━━━ Data for the task ━━━

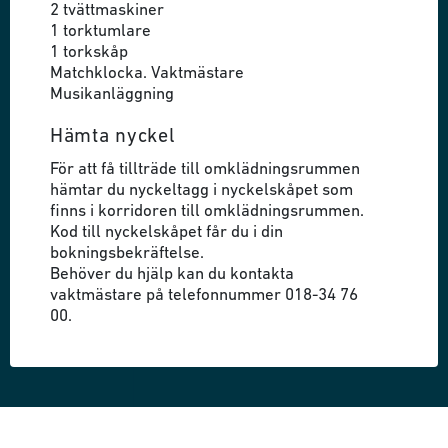
2 tvättmaskiner
1 torktumlare
1 torkskåp
Matchklocka. Vaktmästare
Musikanläggning
Hämta nyckel
För att få tillträde till omklädningsrummen
hämtar du nyckeltagg i nyckelskåpet som
finns i korridoren till omklädningsrummen.
Kod till nyckelskåpet får du i din
bokningsbekräftelse.
Behöver du hjälp kan du kontakta
vaktmästare på telefonnummer 018-34 76
00.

━━━

* _Problem description_: Retype the text lines from the rows above word for word, keeping the same line breaks. Leave out the pictures.

* _Response box_:
2 tvättmaskiner
1 torktumlare
1 torkskåp
Matchklocka. Vaktmästare
Musikanläggning
Hämta nyckel
För att få tillträde till omklädningsrummen
hämtar du nyckeltagg i nyckelskåpet som
finns i korridoren till omklädningsrummen.
Kod till nyckelskåpet får du i din
bokningsbekräftelse.
Behöver du hjälp kan du kontakta
vaktmästare på telefonnummer 018-34 76
00.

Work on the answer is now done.